Im Rahmen der Analyse GuV-Posten werden insbesondere die Umsatzerlöse hervorgehoben. Bei der Analyse der geplanten Umsatzentwicklung bietet es sich – sofern vorhanden – an, diese nach dem Mengen- und Preisgerüst aufzuteilen und zu beurteilen. Die Umsatzanalyse sollte für die wichtigsten Produkt- und Kundengruppen sowie Absatzmärkte vorgenommen werden. Hierbei ist auch die technologische Entwicklung des Unternehmens und der Wettbewerber zu berücksichtigen. Auf Basis dieser Analysen sind dann die einzelnen Maßnahmen zur Zielerreichung kritisch zu würdigen. So wird bspw. bei einer geplanten Umsatzsteigerung oberhalb der durchschnittlichen Markterwartung implizit eine Verdrängung der Wettbewerber angenommen.
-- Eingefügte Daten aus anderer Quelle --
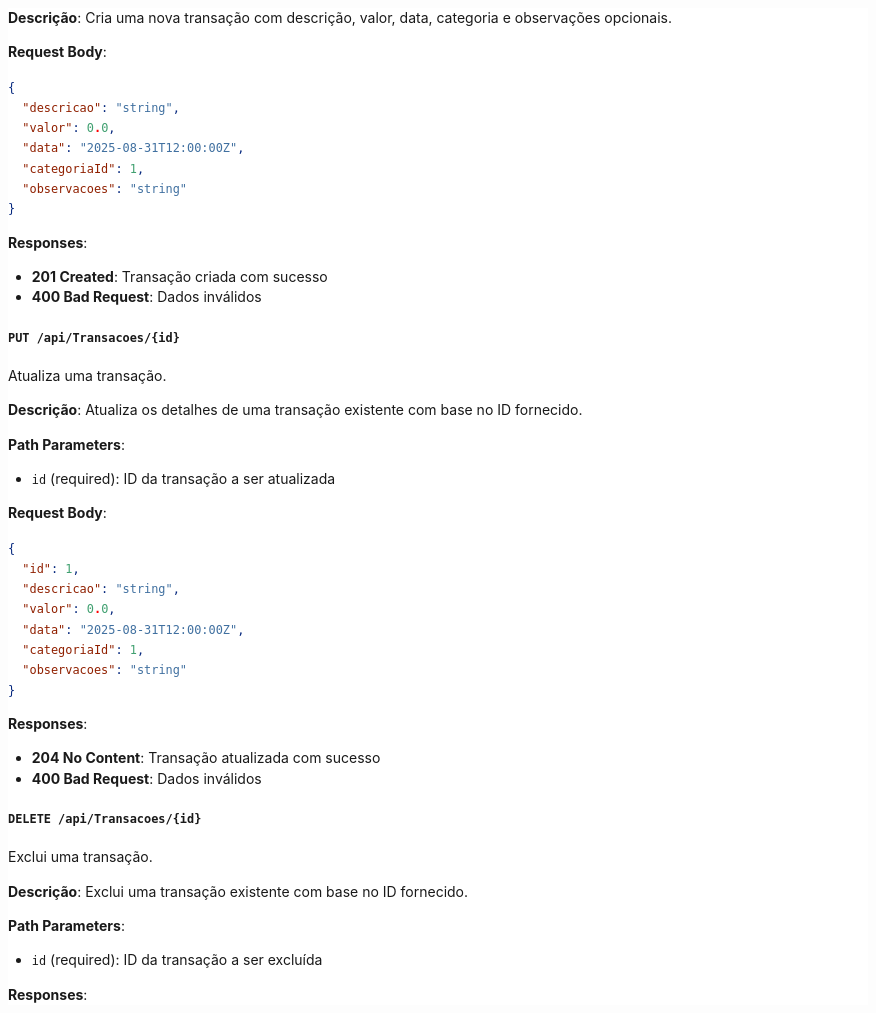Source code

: **Descrição**: Cria uma nova transação com descrição, valor, data, categoria e observações opcionais.

**Request Body**:

```json
{
  "descricao": "string",
  "valor": 0.0,
  "data": "2025-08-31T12:00:00Z",
  "categoriaId": 1,
  "observacoes": "string"
}
```

**Responses**:

- **201 Created**: Transação criada com sucesso
- **400 Bad Request**: Dados inválidos

#### `PUT /api/Transacoes/{id}`

Atualiza uma transação.

**Descrição**: Atualiza os detalhes de uma transação existente com base no ID fornecido.

**Path Parameters**:

- `id` (required): ID da transação a ser atualizada

**Request Body**:

```json
{
  "id": 1,
  "descricao": "string",
  "valor": 0.0,
  "data": "2025-08-31T12:00:00Z",
  "categoriaId": 1,
  "observacoes": "string"
}
```

**Responses**:

- **204 No Content**: Transação atualizada com sucesso
- **400 Bad Request**: Dados inválidos

#### `DELETE /api/Transacoes/{id}`

Exclui uma transação.

**Descrição**: Exclui uma transação existente com base no ID fornecido.

**Path Parameters**:

- `id` (required): ID da transação a ser excluída

**Responses**:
Hierzu sind i.d.R. besondere Maßnahmen erforderlich, die vom Management zu erläutern sind. Für die Analyse der weiteren geplanten Aufwands- und Ertragsposten können insbesondere in der Vergangenheit erzielte Kosten- und Ergebnis-Margen herangezogen werden. Insbesondere die GuV-Posten, die einen direkten Bezug zur Bilanz haben, sind mit der Bilanz-Planung abzustimmen (vgl. Tz. 42 ff).

Bei der Cashflow-Rechnung empfiehlt es sich, den entstandenen Zahlungsmittelfluss in seine einzelnen Komponenten (Cashflow aus der laufenden Geschäftstätigkeit, Cashflow aus der Investitionstätigkeit, Cashflow aus der Finanzierungstätigkeit) zu zerlegen und die Plausibilitätsbeurteilung auf Ebene der Komponenten durchzuführen.

Anlassbezogene Besonderheiten

Im letzten Teil des Praxishinweises werden Besonderheiten dargestellt, die sich in Abhängigkeit des Planungsanlasses (Unternehmensbewertung, Restrukturierung, Due Diligence, Fairness Opinion) ergeben (vgl. Tz. 51ff).